→ **What to do**:
1. From the article below about the Lake Michigan home in Leelanau County, list the firms whose design and build expertise the couple relied on.
2. Pick up the article below about the Lake Michigan home in Leelanau County and continue it past its last sentence.

→ **Source text**:

Built high into the steep, dune bluffs in Leelanau County, this contemporary lakefront home transcends traditional vernacular as it stands witness to the drama of a dynamic Lake Michigan theater. Magnetic and mercurial, the lake is one of expressive hue, shifting sands, and powerful currents set amid ancient forests, towering headlands, and islands of tilted limestone layers buried beneath glacial debris.
There is a constant in its transformation, as shipwrecks and natural landscape court the imagination, and for the homeowners of this waterfront residence built just north of Sleeping Bear Dunes National Lakeshore in view of South and North Manitou Islands, the idyllic setting of Lake Michigan served as the next chapter in their own narrative. Though initially from Michigan, husband-and-wife Chris and Ginger Yost had since made their home in Colorado and wanted to do their due diligence before selecting a location for their dream home. After looking at a number of other freshwater lakes across the country, mostly in the West—Lake Pend Oreille, Lake Coeur d’Alene, Lake Tahoe, and Flathead Lake—the couple noted that the process just solidified their view that northern Michigan, specifically Leelanau County, was where they wanted to build.
“My parents had a place up here near Northport, so we had been coming up here for years,” Ginger Yost said. “We were debating between an interior lake and Lake Michigan, and after looking at properties on North Lake Leelanau and Glen Lake, as well as Lake Michigan, we made a list of the most important attributes to us. Our choice was ultimately guided by two main factors: sunset views over the open water, and as my dad always said, they can’t make another Lake Michigan; there truly is and forever will be only one Lake Michigan.”
While not avid boaters, per se, their draw to Lake Michigan was due to a love of sunsets, walking on beaches, and, in a subtle way, their own engagement story on South Manitou Island roughly 35 years ago. It was shortly after, while driving around the Harbor Springs area, they had a conversation that would serve as inspiration for the name of their dream house: Someday.
“He pulled up to a beautiful, timeless house and said, ‘someday I’m going to buy a house like that for you,’” Ginger Yost said. “I just remembered that when we were swimming last summer, it was so clear in my head, and that is where ‘Someday’ came from.”
To help realize their vision, the couple looked to the combined design and build expertise of Kitchen Choreography LLC of Traverse City, Michigan; J. Peterson Homes of Traverse City, Michigan; J. Visser Design of Grand Rapids, Michigan; and Jack Barnwell of Jack Barnwell Landscape and Garden Inc. Chris Yost noted they had been looking for about a year-and-a-half and had actually been in the process of acquiring a different site in Leland, Michigan when coming across a recently subdivided property hitting the market.

→ **Supplied material**:
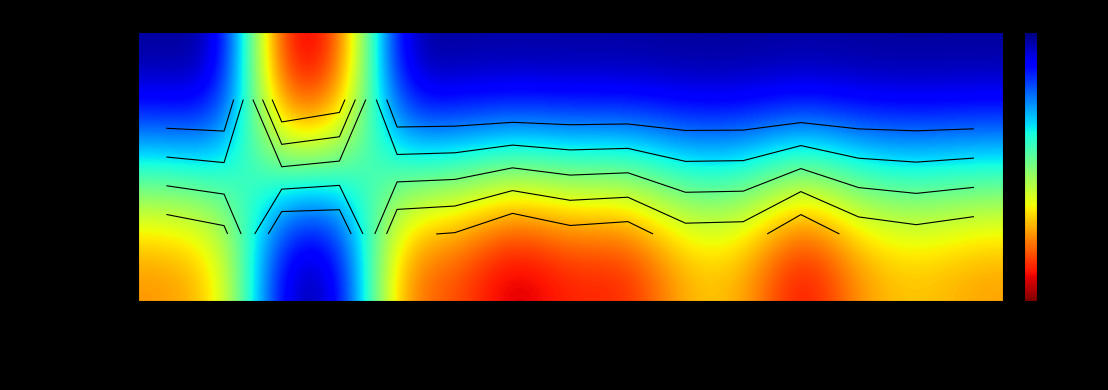

What is the sum of all Darrun Hilliard values?

131.5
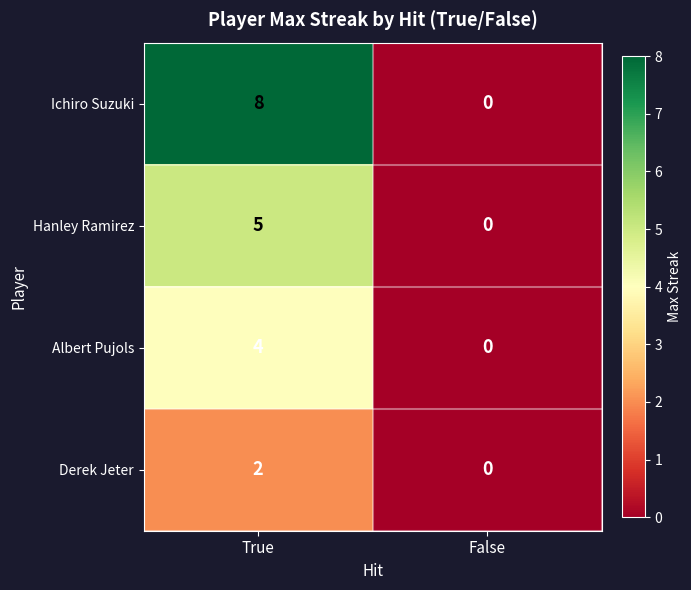

At which label is Hanley Ramirez closest to 2?

False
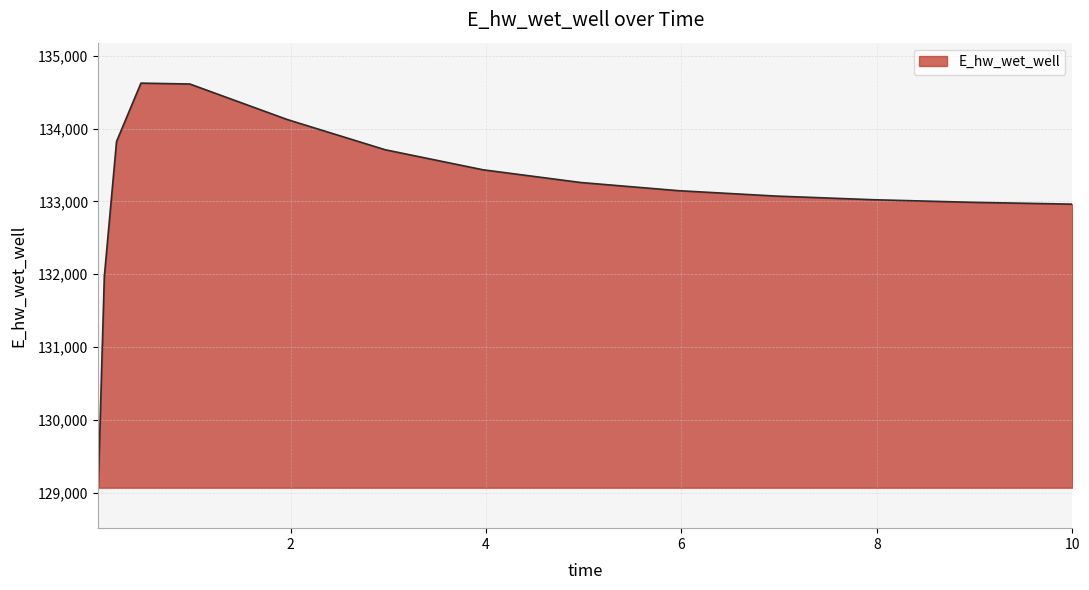

What is the difference between the maximum and minimum values?

5555.2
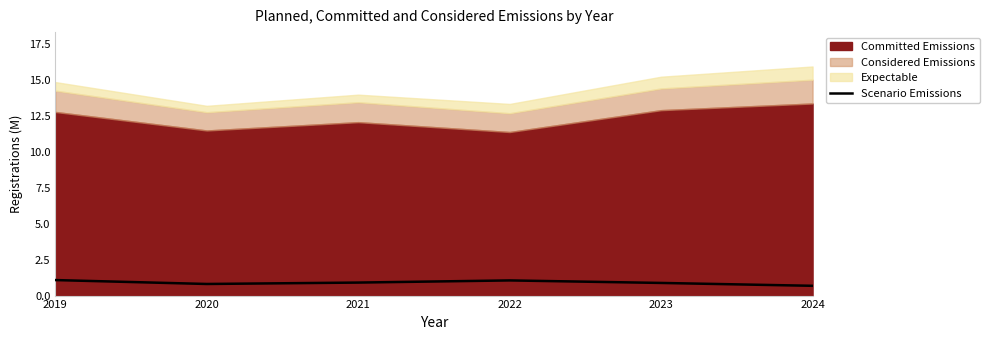

The Scenario Emissions series shows 0.7 at 2024. True or false?

True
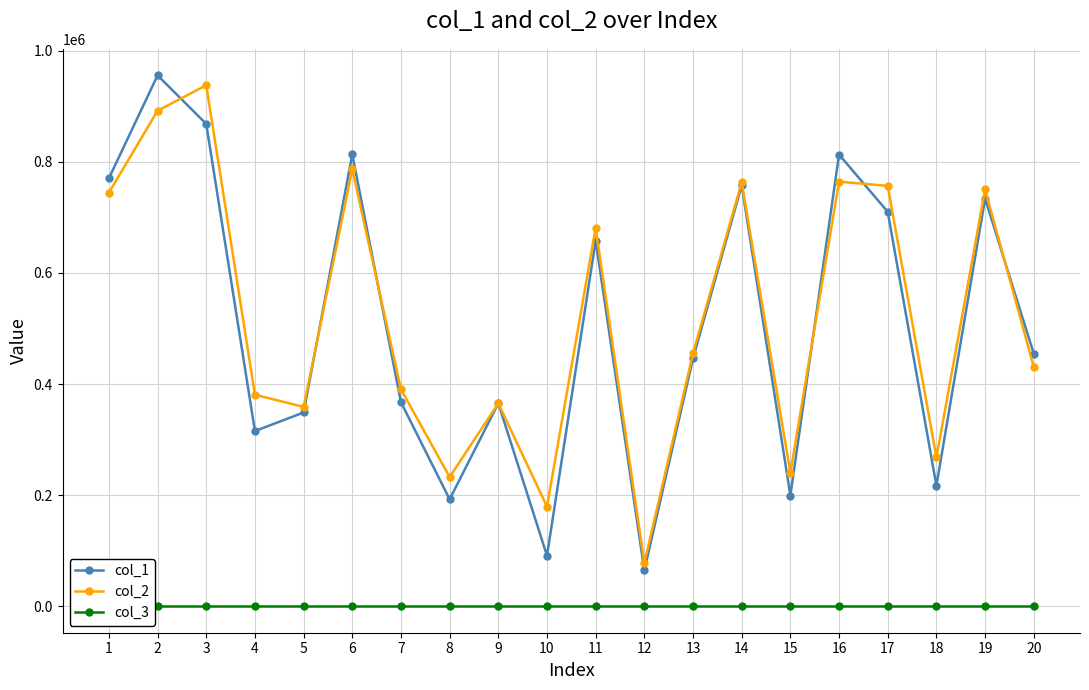

What is the lowest value of the col_2 series?

77502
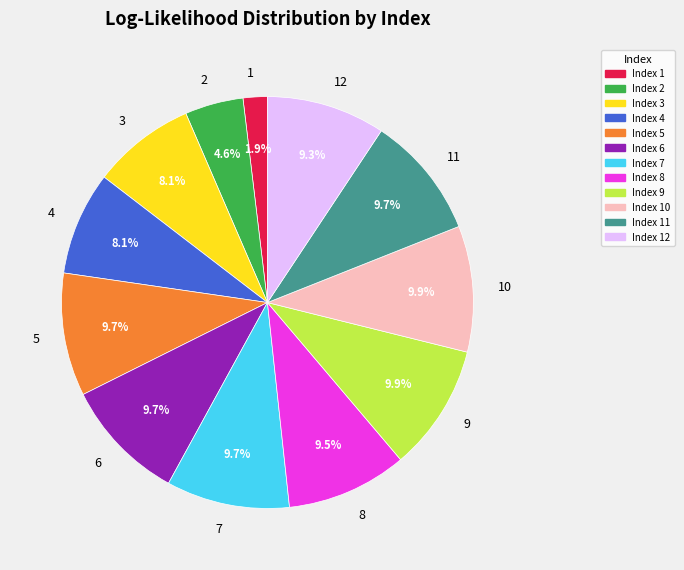

Combined, do 9 and 4 account for over 50%?

No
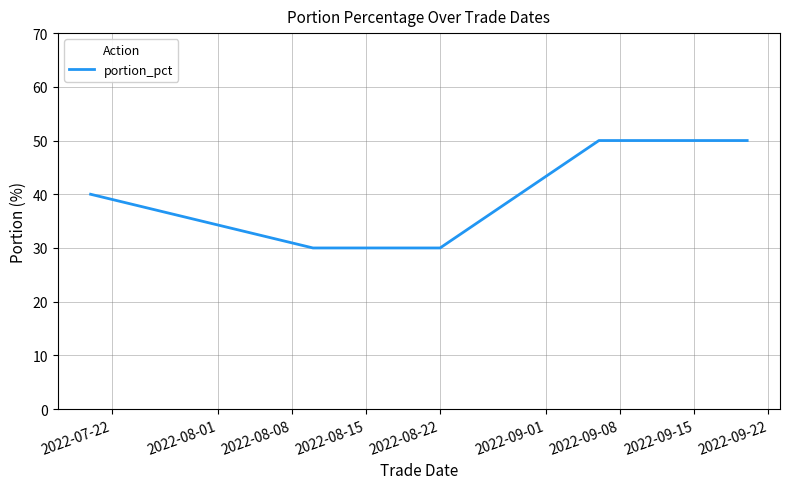

Reading right to left, transcribe all the data shown in this chart.

50	50	30	30	40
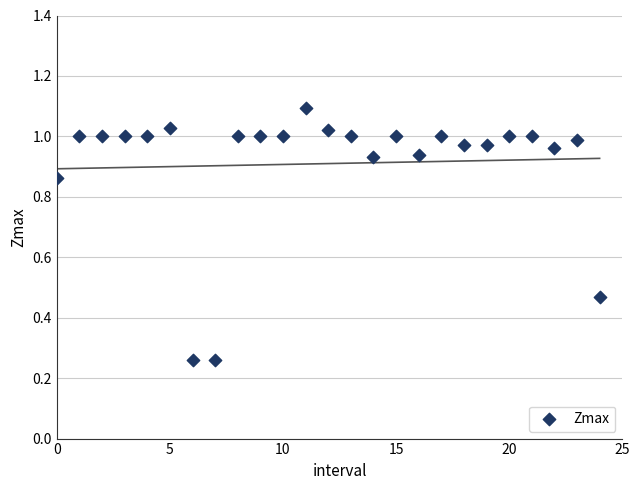

What is the range of Y values (max minus min)?

0.8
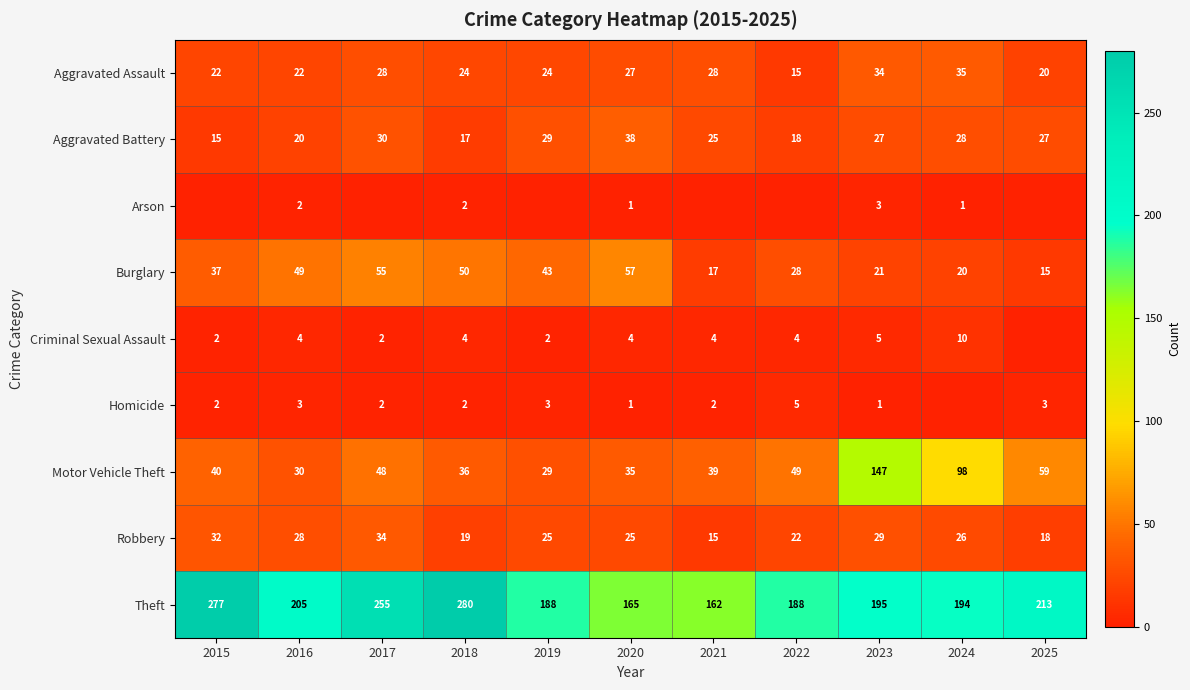

Where does the Aggravated Assault series first go above 24?

2017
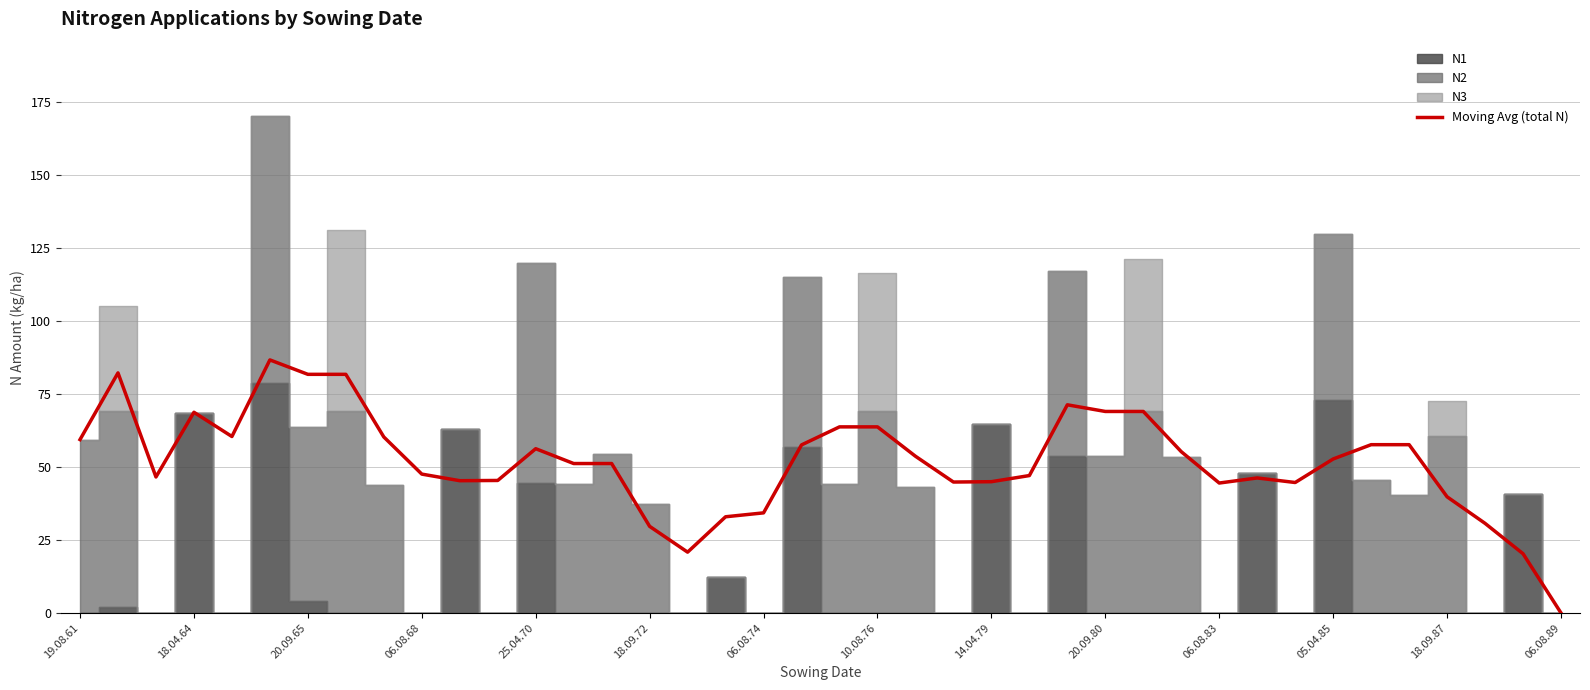

What is the maximum value for Moving Avg (total N)?

86.7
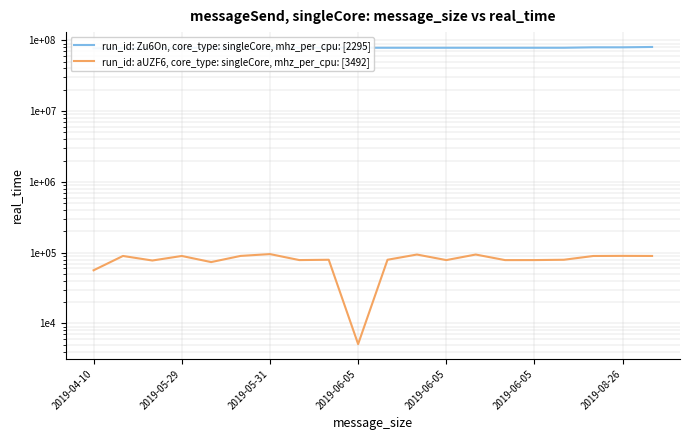

Rank the series at 2019-04-10 from highest to lowest value.

run_id: Zu6On, core_type: singleCore, mhz_per_cpu: [2295], run_id: aUZF6, core_type: singleCore, mhz_per_cpu: [3492]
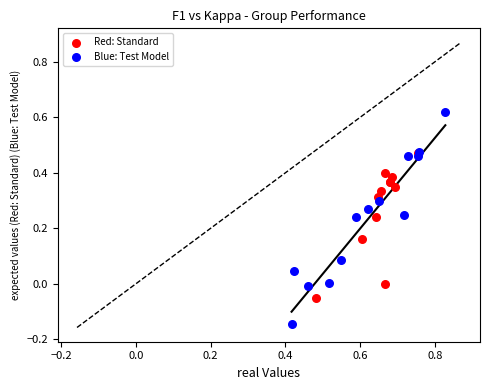

Which series contains the highest Y value?

Blue: Test Model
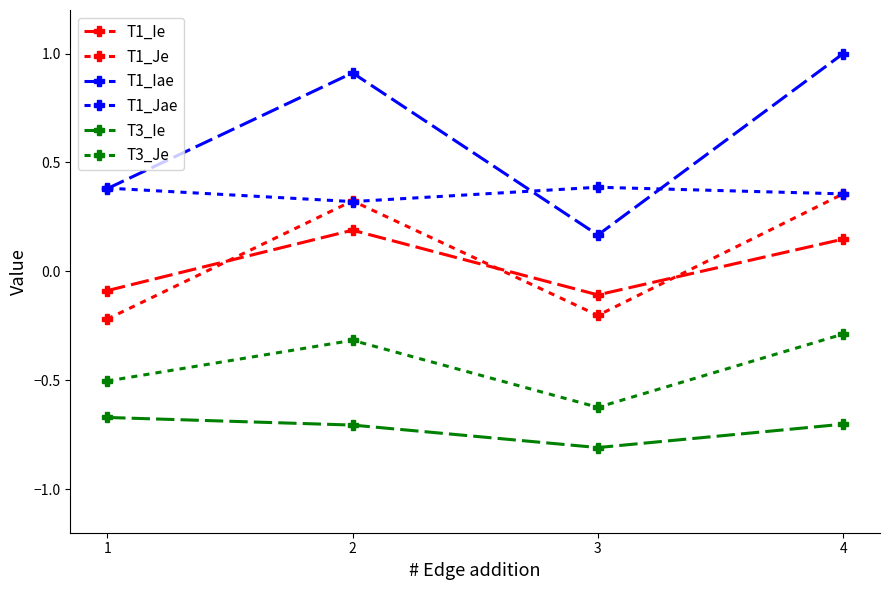

Is this an area chart (filled region under the line)?

No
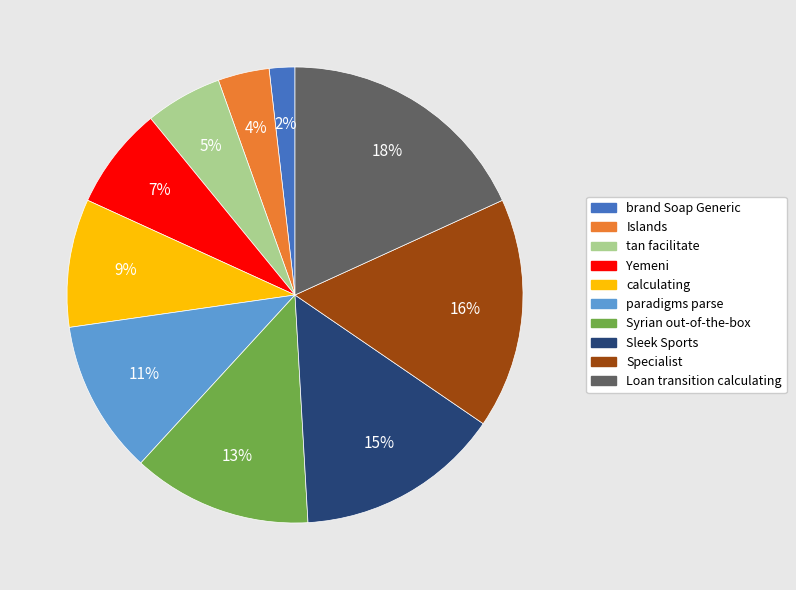

Does Yemeni represent more than half of the total?

No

→ **List of answers**:
1.
- Kitchen Choreography LLC of Traverse City, Michigan
- J. Peterson Homes of Traverse City, Michigan
- J. Visser Design of Grand Rapids, Michigan
- Jack Barnwell Landscape and Garden Inc.

2.
“Back then, when it was just undeveloped, the bluff was high all the way across. So, then we started tinkering, I mean we loved the beach, we loved the view, we loved the fact that it is on the Good Harbor Bay and that the Sleeping Bear Dunes National Lakeshore starts wrapping the shoreline about a mile-and-a-half south, and it goes all the way around Pyramid Point so that shoreline is never going to be developed. We won’t be looking at lights or a high-rise or anything else. We said, ‘let’s talk about how we would build on this lot’ and then our plans just started growing from there,” Chris Yost added.
Joel Peterson, owner and president of J. Peterson Homes, said when this particular site became available with its spectacular views of Pyramid Point, Manitou Islands, and the protected bay, it was a perfect opportunity.
“It just had everything they had desired,” Peterson said. “Any site on Lake Michigan is challenging to some degree, some more than others, because you do need special permits oftentimes. This property did not need any special permits, because it was not in either Critical Dune or High Risk Erosion, so if you are not one of those two types of properties, then you are just following the county restrictions, which you still have to be very experienced at building on those kinds of sites.”
Peterson Homes is a custom home builder specializing in building and renovating residences in northern Michigan. Initially founded in 2013 in East Grand Rapids, the company has since relocated full-time to its office in Traverse City. Backed by a team that strives to maintain client trust, Peterson noted their process is client-driven and takes pride in the fact that their portfolio reflects a range in scale and style.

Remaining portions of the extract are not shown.